TASK DESCRIPTION: Only the lines from the one containing "Q: Do you see any laptops behind" through the final line of the material below should be output, exactly as they stand.

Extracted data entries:
★ ★ ★ ★ ★

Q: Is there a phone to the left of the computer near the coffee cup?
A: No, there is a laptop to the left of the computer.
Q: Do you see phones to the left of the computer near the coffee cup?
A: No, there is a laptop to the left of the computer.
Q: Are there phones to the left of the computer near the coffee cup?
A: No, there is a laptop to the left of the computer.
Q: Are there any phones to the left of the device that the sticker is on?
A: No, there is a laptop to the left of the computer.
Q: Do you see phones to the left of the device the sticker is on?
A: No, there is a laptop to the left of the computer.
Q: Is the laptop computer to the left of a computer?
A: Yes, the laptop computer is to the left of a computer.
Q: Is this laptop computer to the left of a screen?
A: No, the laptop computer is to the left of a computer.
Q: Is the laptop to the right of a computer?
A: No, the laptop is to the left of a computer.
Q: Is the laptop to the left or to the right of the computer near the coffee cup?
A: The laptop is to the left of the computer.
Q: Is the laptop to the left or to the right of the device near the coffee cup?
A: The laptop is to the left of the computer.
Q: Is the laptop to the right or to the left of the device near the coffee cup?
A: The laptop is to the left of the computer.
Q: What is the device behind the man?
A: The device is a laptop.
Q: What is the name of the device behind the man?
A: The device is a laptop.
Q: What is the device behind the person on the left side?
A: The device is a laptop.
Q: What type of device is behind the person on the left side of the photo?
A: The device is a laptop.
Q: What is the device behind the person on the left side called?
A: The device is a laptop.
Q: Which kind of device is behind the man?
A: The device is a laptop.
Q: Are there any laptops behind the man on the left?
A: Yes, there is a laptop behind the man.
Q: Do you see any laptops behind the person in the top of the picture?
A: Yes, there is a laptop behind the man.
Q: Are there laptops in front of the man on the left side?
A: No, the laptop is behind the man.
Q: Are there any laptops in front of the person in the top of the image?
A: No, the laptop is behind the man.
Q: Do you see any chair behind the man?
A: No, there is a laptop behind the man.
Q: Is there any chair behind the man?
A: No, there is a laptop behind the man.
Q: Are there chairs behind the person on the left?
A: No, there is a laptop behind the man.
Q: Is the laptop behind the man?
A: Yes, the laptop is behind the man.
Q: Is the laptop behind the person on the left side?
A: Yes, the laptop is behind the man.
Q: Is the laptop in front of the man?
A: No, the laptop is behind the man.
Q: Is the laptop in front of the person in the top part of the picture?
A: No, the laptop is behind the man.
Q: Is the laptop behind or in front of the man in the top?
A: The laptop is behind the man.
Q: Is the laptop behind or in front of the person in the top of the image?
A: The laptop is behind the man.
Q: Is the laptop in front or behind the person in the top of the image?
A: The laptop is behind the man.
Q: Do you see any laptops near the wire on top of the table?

★ ★ ★ ★ ★

SOLUTION TO THIS TASK:
Q: Do you see any laptops behind the person in the top of the picture?
A: Yes, there is a laptop behind the man.
Q: Are there laptops in front of the man on the left side?
A: No, the laptop is behind the man.
Q: Are there any laptops in front of the person in the top of the image?
A: No, the laptop is behind the man.
Q: Do you see any chair behind the man?
A: No, there is a laptop behind the man.
Q: Is there any chair behind the man?
A: No, there is a laptop behind the man.
Q: Are there chairs behind the person on the left?
A: No, there is a laptop behind the man.
Q: Is the laptop behind the man?
A: Yes, the laptop is behind the man.
Q: Is the laptop behind the person on the left side?
A: Yes, the laptop is behind the man.
Q: Is the laptop in front of the man?
A: No, the laptop is behind the man.
Q: Is the laptop in front of the person in the top part of the picture?
A: No, the laptop is behind the man.
Q: Is the laptop behind or in front of the man in the top?
A: The laptop is behind the man.
Q: Is the laptop behind or in front of the person in the top of the image?
A: The laptop is behind the man.
Q: Is the laptop in front or behind the person in the top of the image?
A: The laptop is behind the man.
Q: Do you see any laptops near the wire on top of the table?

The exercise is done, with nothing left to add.